VIII. Department of Natural Resources and Mines

22. Prohibition of underground coal gasification

22.1. Submissions

Submission reference

4, 5

 QRC does not support the explicit ban on underground coal gasification (UCG) in

Queensland, raising concerns about its impact on innovation in the resources

sector.

 The Lock the Gate Alliance supports the provisions in the Bill effecting the

prohibition on UCG in Queensland.

22.2. DNRM response

 The UCG trials were conducted on a limited scale in order to demonstrate the

viability of the UCG process.

 While the Queensland Government’s Independent Scientific Panel (ISP) Report

on UCG Pilot Trials remained open to the possibility that the UCG concept is

feasible, it also found that sufficient scientific and technical information was not

yet available to reach a final conclusion.

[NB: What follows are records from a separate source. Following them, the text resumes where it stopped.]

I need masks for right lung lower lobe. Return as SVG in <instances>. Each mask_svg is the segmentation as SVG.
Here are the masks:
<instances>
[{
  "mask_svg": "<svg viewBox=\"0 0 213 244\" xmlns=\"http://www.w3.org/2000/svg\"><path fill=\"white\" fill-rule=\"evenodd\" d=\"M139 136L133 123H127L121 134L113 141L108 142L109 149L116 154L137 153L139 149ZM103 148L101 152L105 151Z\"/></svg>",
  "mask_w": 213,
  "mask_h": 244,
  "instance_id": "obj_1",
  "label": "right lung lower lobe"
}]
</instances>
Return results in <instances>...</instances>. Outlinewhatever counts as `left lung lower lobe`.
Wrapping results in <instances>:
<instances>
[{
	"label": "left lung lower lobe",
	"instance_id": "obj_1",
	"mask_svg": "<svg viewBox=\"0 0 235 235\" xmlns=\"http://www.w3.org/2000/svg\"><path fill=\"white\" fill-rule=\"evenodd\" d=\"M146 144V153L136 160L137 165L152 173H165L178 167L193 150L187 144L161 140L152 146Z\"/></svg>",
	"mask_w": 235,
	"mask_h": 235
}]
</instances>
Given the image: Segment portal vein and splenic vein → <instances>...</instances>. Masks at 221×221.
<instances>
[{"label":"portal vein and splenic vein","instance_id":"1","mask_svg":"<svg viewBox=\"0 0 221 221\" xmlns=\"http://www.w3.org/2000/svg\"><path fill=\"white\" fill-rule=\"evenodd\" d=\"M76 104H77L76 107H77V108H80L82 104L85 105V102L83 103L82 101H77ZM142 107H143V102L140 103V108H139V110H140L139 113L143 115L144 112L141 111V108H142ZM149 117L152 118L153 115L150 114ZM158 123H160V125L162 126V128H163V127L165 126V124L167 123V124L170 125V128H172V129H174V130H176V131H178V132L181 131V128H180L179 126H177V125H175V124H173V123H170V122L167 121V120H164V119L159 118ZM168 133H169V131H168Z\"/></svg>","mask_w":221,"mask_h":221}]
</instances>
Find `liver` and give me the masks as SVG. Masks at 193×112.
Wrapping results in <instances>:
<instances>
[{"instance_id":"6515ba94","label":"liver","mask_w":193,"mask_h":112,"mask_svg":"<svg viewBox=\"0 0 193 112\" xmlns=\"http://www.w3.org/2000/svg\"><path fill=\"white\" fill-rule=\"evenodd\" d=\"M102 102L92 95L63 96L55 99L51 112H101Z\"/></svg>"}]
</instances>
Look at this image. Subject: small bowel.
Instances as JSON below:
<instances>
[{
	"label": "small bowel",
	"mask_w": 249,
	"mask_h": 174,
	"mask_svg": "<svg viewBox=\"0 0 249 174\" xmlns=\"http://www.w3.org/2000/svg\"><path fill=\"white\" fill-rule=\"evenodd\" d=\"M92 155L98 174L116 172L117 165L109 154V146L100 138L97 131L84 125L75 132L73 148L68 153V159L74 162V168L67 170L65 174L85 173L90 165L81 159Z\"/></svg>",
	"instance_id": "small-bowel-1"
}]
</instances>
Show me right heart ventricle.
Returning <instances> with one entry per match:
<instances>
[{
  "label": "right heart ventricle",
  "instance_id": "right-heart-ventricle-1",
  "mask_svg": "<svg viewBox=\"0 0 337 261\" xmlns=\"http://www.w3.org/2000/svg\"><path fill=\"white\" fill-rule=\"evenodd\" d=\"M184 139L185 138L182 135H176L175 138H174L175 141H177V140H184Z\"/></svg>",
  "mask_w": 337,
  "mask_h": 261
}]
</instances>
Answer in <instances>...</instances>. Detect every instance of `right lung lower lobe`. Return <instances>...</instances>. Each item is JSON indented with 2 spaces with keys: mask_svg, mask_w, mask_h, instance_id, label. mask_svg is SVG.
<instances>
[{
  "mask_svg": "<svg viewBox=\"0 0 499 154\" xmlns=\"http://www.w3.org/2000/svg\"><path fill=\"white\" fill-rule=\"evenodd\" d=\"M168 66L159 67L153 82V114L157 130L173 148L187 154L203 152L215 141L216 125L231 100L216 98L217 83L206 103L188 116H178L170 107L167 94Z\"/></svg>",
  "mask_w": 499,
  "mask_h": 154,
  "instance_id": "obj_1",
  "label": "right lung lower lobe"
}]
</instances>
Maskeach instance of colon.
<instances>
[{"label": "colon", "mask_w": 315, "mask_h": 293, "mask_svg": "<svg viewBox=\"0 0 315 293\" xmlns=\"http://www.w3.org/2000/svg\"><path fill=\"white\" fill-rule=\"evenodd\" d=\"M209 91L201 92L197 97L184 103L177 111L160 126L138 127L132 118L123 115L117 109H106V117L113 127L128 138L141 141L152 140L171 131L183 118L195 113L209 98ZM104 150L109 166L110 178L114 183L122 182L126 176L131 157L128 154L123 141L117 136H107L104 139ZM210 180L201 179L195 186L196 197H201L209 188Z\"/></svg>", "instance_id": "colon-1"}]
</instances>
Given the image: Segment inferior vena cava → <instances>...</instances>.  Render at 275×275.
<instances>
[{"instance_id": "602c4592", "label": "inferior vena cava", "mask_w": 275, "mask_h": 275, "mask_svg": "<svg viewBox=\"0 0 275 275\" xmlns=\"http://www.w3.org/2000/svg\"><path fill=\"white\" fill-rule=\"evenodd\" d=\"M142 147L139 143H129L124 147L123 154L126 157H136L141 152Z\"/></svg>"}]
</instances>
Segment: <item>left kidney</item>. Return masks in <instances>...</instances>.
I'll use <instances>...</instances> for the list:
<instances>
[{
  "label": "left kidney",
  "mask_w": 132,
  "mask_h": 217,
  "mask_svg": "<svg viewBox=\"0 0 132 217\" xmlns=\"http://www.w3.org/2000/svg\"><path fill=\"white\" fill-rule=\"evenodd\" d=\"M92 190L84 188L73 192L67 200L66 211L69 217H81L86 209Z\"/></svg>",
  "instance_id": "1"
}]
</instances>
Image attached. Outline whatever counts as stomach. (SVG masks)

 The ISP report demonstrated there were unresolved issues surrounding the

potential impact of UCG activities. Along with the issues associated with the trial

projects to date, this uncertainty led the Queensland Government to the decision

that the potential issues of allowing UCG projects to grow to commercial scale

were not acceptable.

 In accordance with this policy position, the proposed amendments to the Mineral

Resources Act 1989 will prohibit mineral (f) activities (including UCG and in situ

oil shale gasification) in Queensland.

 Activities relating to environmental rehabilitation still need to be carried out where

UCG activities have been conducted, and the legislation allows for this to occur.